Ah, another day of reading not quite concluded. Measurement of identity today. Good stuff, but no new research ideas. The funniest thing I’ve read all day, however, is this guideline for Beckites and Tea Partiers explaining the folly and lack of self-interest in their protests.
On the other hand, great music came out today. I’ll focus on some of these as the week continues, but today I’ll look at Charlotte Gainsbourg’s IRM. Here’s the video for Heaven Can Wait, the first single off her new album:
Charlotte Gainsbourg is the daughter of long-time crooner Serge Gainsbourg, sort of a French version of Frank Sinatra, Bing Crosby, and Leonard Cohen. She hasn’t had much success in the U.S., as far as I know (though she gained some traction with her last album). But in this case, she teamed up with Beck, he of “Loser”, “Jackass” and “Tropicana” (and many, many better tunes), who produced and co-wrote the album.
His influence shows on this song, which is definitely far poppier than the rest of the album. This song has the percussive emphasis of some of Beck’s early work (I like to call it the drummy side of Beck) mixed in with a decent tune and some nice horn touches.
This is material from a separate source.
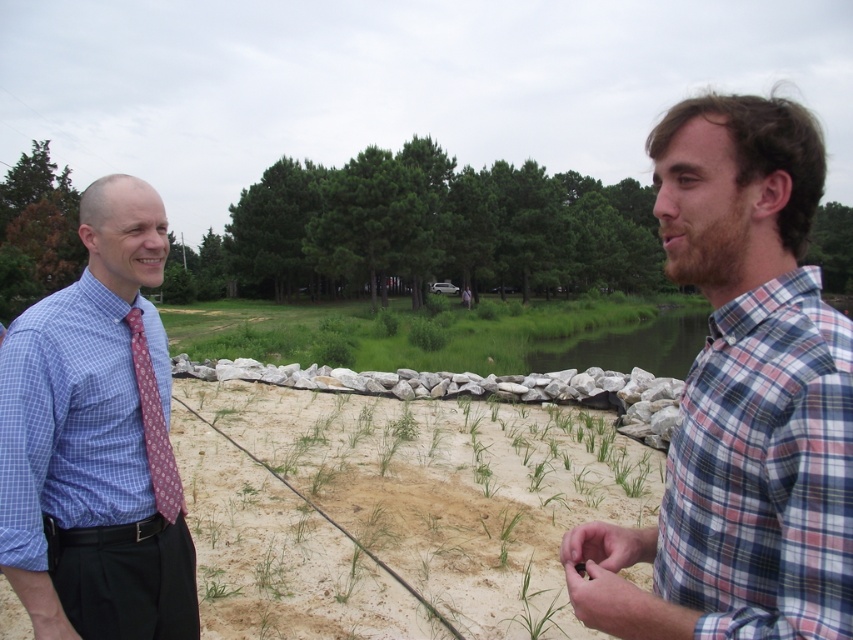
Looking at this image, you are a photographer trying to capture a photo of both the blue checkered shirt at left and the plaid fabric shirt at right. Based on their positions, which shirt should you focus on first to ensure both are in frame?

The blue checkered shirt at left is located above plaid fabric shirt at right, so you should focus on the plaid fabric shirt at right first to ensure both are in frame.

You are a photographer trying to capture both the plaid fabric shirt at right and the maroon printed tie at left in a single frame. Given their sizes, which object should you focus on to ensure both fit clearly in the photo?

Since the plaid fabric shirt at right is bigger than the maroon printed tie at left, you should focus on the plaid fabric shirt at right to ensure both objects fit clearly in the photo.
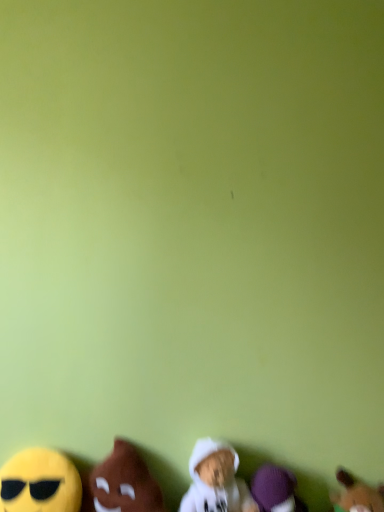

But the rest of the album is really intriguing insofar as it offers a new direction for Beck’s future work. See, Beck basically has two sides: the drummy side of early albums and 2008′s Modern Guilt, and the folksy side of Sea Change and Mutations. See the difference:
and:
Not sure what I like better, but that’s beside the point. I think this album, for the most part, is reminiscent of a stripped down version of a mid-00′s Air album. Those albums were spacy and futuristic, a 2000s musical version of the 60s fantasies of the future. (Being from the 2000s, of course, they were much darker than anything the 60s would have conjured.) But this album, as I said above, is a stripped down version of this. It’s still spacy, but it subtracts the airy, atmospheric elements of Talkie Walkie. This points to a potentially interesting new direction for Beck.